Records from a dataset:
• • • • • • •
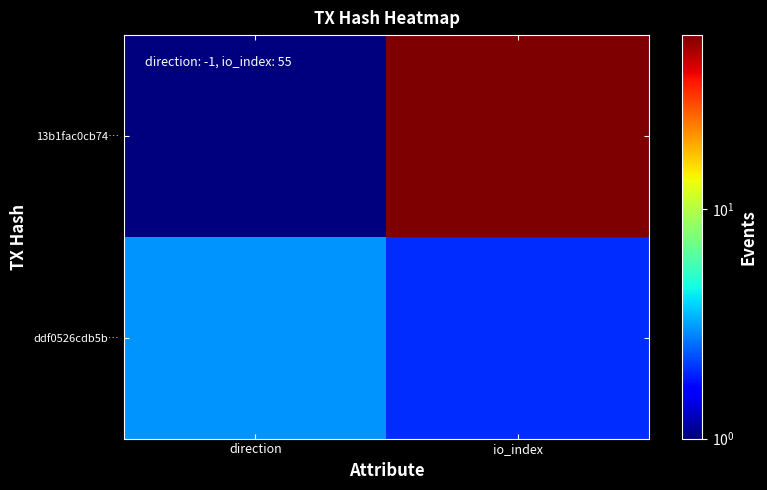

At how many categories does at least one series exceed 19?

1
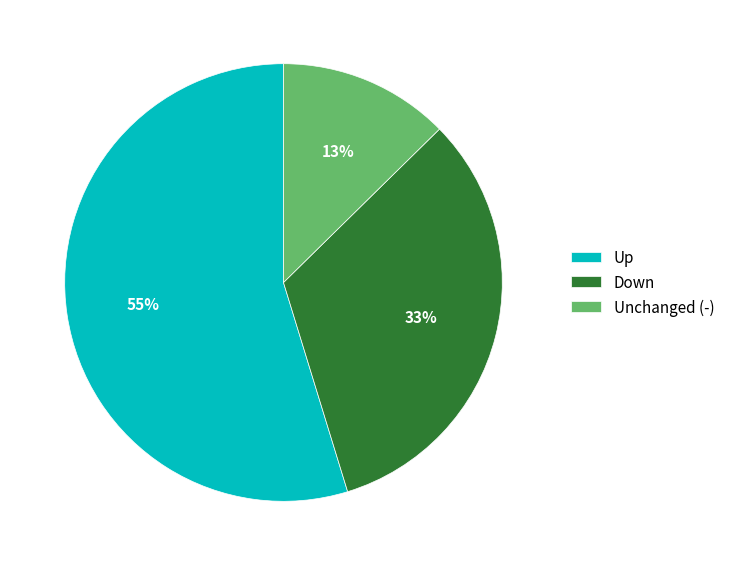

Is the sum of Up and Down greater than half?

Yes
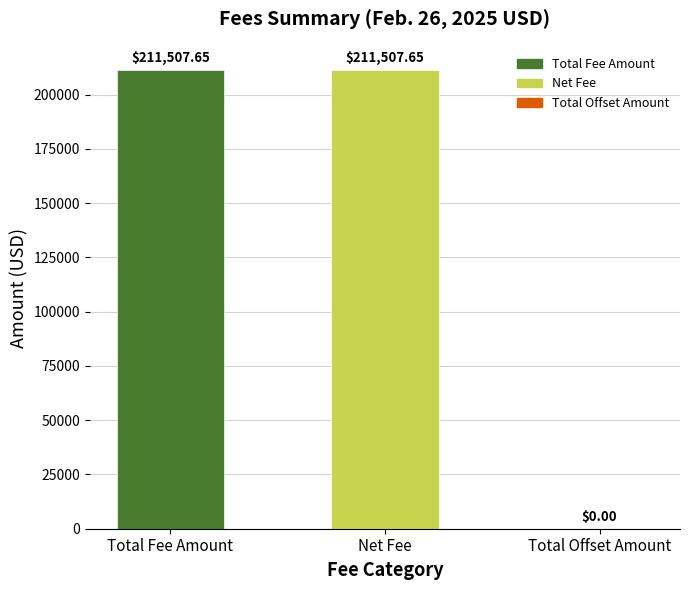

What is the approximate value at Total Fee Amount?

211507.6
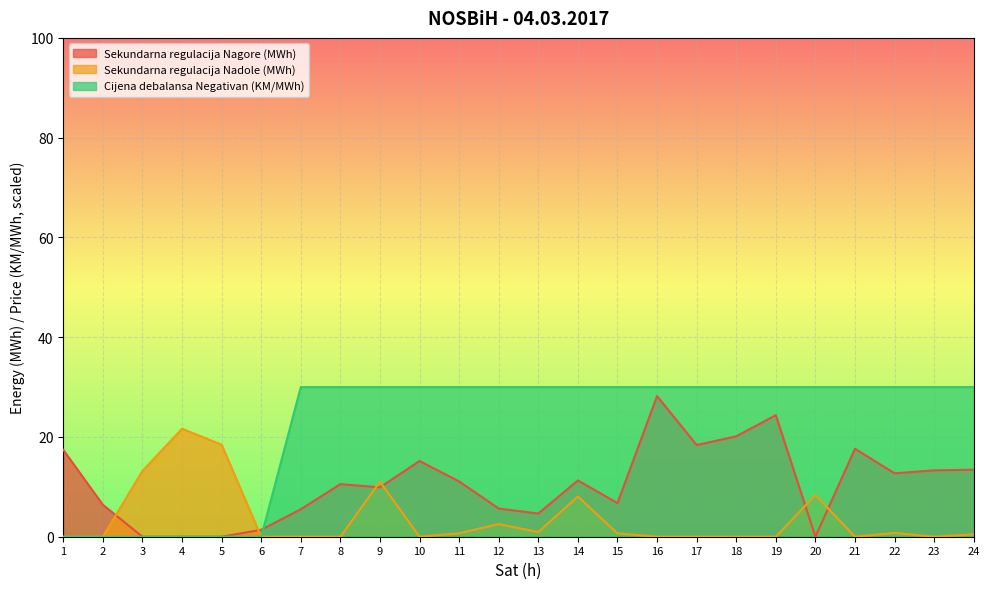

Reading left to right, what are all the values shown in this chart?

Sekundarna regulacija Nagore (MWh): 17.4	6.4	0.0	0.0	0.0	1.4	5.5	10.5	9.9	15.2	11.1	5.6	4.7	11.3	6.7	28.2	18.4	20.1	24.4	0.0	17.6	12.7	13.3	13.4
Sekundarna regulacija Nadole (MWh): 0.0	0.0	13.2	21.6	18.4	0.0	0.0	0.0	11.0	0.0	0.7	2.5	0.9	8.1	0.7	0.0	0.0	0.0	0.0	8.4	0.0	0.8	0.0	0.5
Cijena debalansa Negativan (KM/MWh): 0.0	0.0	0.0	0.0	0.0	0.0	30.0	30.0	30.0	30.0	30.0	30.0	30.0	30.0	30.0	30.0	30.0	30.0	30.0	30.0	30.0	30.0	30.0	30.0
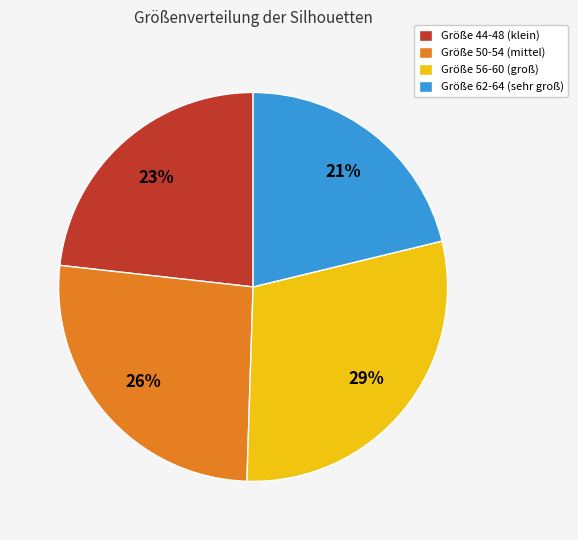

What is the smallest slice in the pie chart?

Größe 62-64 (sehr groß)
• • • • • • •
▸ EXERCISE PROMPT:
Return the whole listing above word for word, leaving out the pictures.

▸ FINISHED TASK:
At how many categories does at least one series exceed 19?

1

Is the sum of Up and Down greater than half?

Yes

What is the approximate value at Total Fee Amount?

211507.6

Reading left to right, what are all the values shown in this chart?

Sekundarna regulacija Nagore (MWh): 17.4	6.4	0.0	0.0	0.0	1.4	5.5	10.5	9.9	15.2	11.1	5.6	4.7	11.3	6.7	28.2	18.4	20.1	24.4	0.0	17.6	12.7	13.3	13.4
Sekundarna regulacija Nadole (MWh): 0.0	0.0	13.2	21.6	18.4	0.0	0.0	0.0	11.0	0.0	0.7	2.5	0.9	8.1	0.7	0.0	0.0	0.0	0.0	8.4	0.0	0.8	0.0	0.5
Cijena debalansa Negativan (KM/MWh): 0.0	0.0	0.0	0.0	0.0	0.0	30.0	30.0	30.0	30.0	30.0	30.0	30.0	30.0	30.0	30.0	30.0	30.0	30.0	30.0	30.0	30.0	30.0	30.0

What is the smallest slice in the pie chart?

Größe 62-64 (sehr groß)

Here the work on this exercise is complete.